The neighbor asked if I liked garlic (boy, do I!) and immediately got up to go over to his vegetable patch in the garden to pull out some fresh garlic for me to taste. While I was still chewing on the sweet and mild fresh garlic the kokoretsi and one of the lambs were taken from the fire and quickly chopped up and served to us. Of course, I did not want to be rude (Really! It’s not my insatiable hunger, or somethin’) so I just had to taste a piece (or three…) of the crunchy kokoretsi and salty, crispy lamb skin! Nothing can beat the flavor of meat that has been slowly roasting above a fire… so delicious!

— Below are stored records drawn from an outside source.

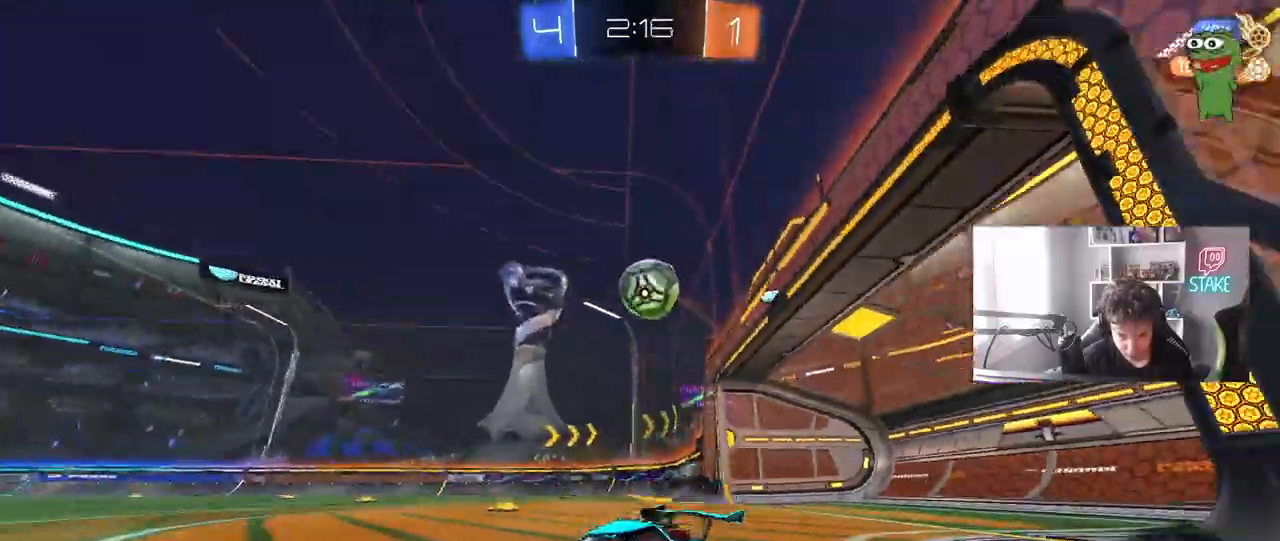
{"keys": ["d"], "mouse": [], "mouse_move": "still", "events": [[17, "shift", "up"], [250, "s", "down"], [250, "w", "up"], [483, "s", "up"]]}
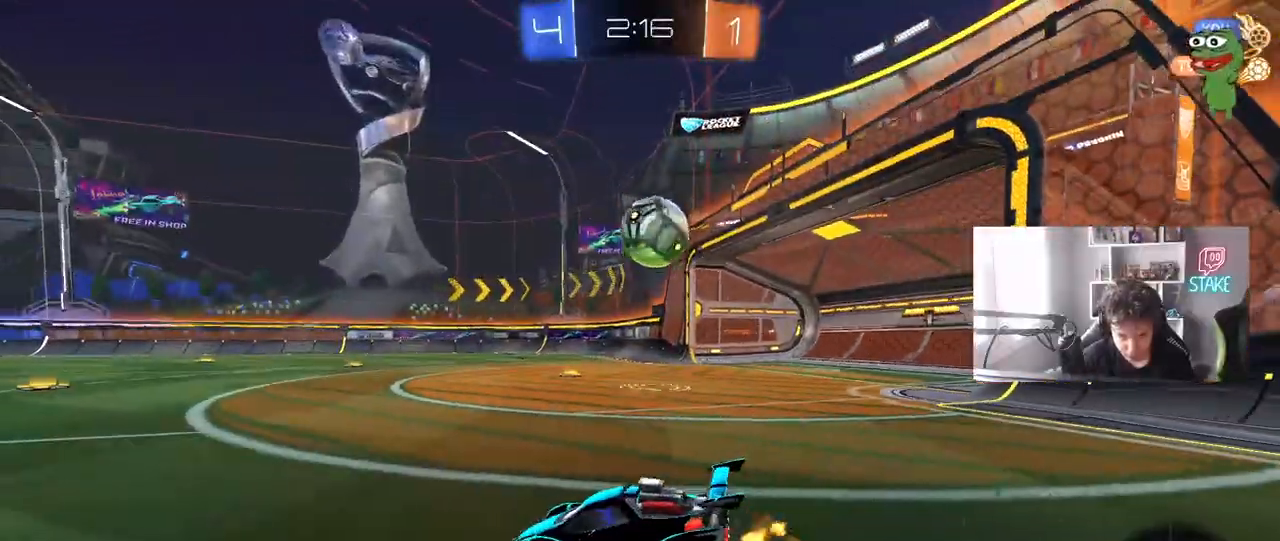
{"keys": ["a", "shift"], "mouse": ["left"], "mouse_move": "still", "events": [[167, "mouse_right", "down"], [217, "mouse_left", "down"], [350, "mouse_right", "up"], [350, "shift", "down"], [400, "d", "up"], [450, "a", "down"]]}
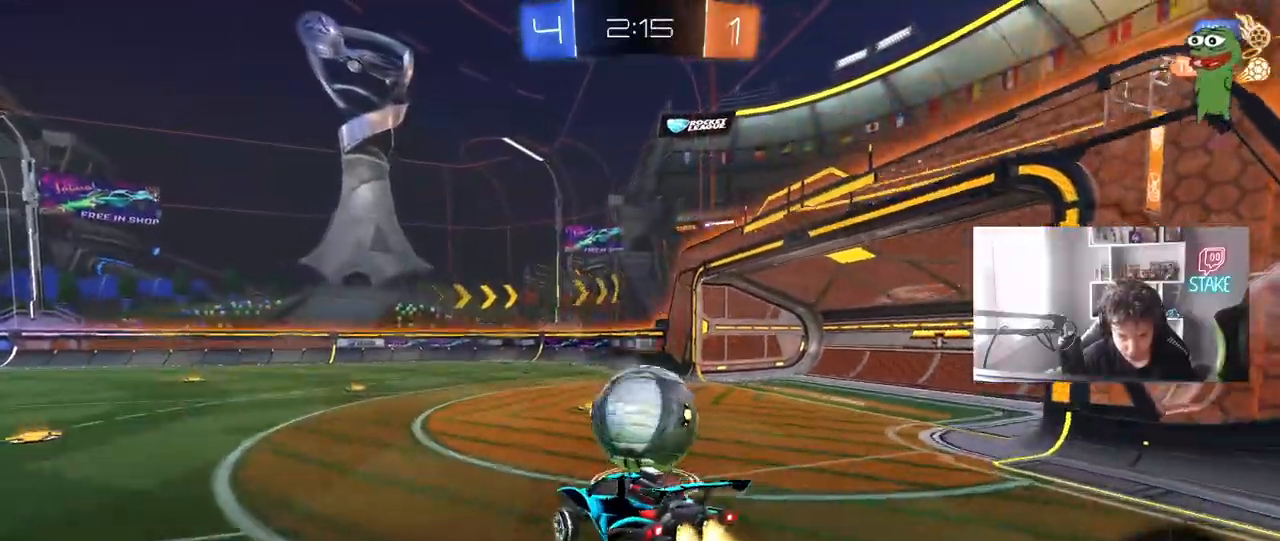
{"keys": ["d", "s", "shift"], "mouse": ["left", "right"], "mouse_move": "still", "events": [[50, "shift", "up"], [83, "a", "up"], [133, "w", "down"], [233, "d", "down"], [233, "shift", "down"], [283, "mouse_right", "down"], [367, "s", "down"], [367, "w", "up"]]}
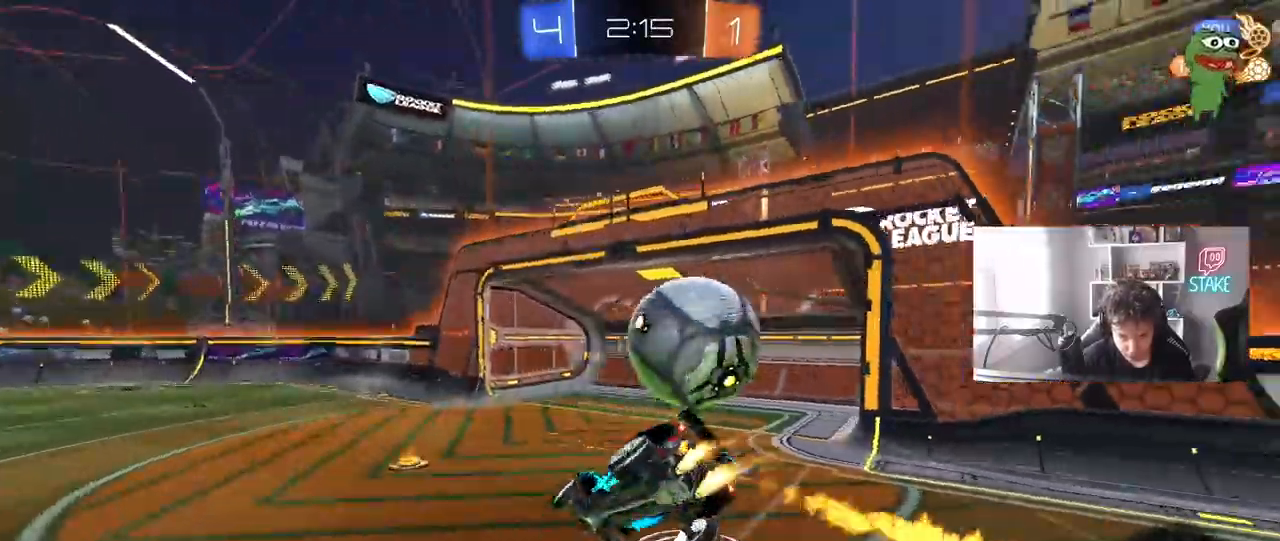
{"keys": ["d", "s", "shift"], "mouse": ["left"], "mouse_move": "still", "events": [[17, "mouse_right", "up"], [200, "s", "up"], [250, "s", "down"]]}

After being “force-fed” delicious garlic, creamy tzatziki, homemade feta, and kokoretsi we really had to excuse ourselves to go back home… to eat. While we had already had our share of lamb at the neighbor’s house our own oven-roasted lamb still really hit the spot! By slowly roasting it in the oven the meat had turned amazingly soft and juicy and it formed a great contrast to the crispier lamb served across the street. I really enjoy both styles of lamb and I wouldn’t be able to pick a favorite, particularly because the next day the leftover oven-roasted lamb was mixed with rice and slowly cooked in the oven again, which created the most rich and creamy rice-dish I have ever tasted! Alongside this rich rice-dish we were served another little kokoretsi, which had been roasting in the oven since early in the morning.


I felt like the celebrations would never stop! Though, unfortunately, they did the next day when we had to return to Athens. Sadly, now we have to wait until next year for the next Easter food and celebrations, though I might need a break from all that lamb now! Luckily, Easter also means it will be summer soon… which means more food adventures to come soon!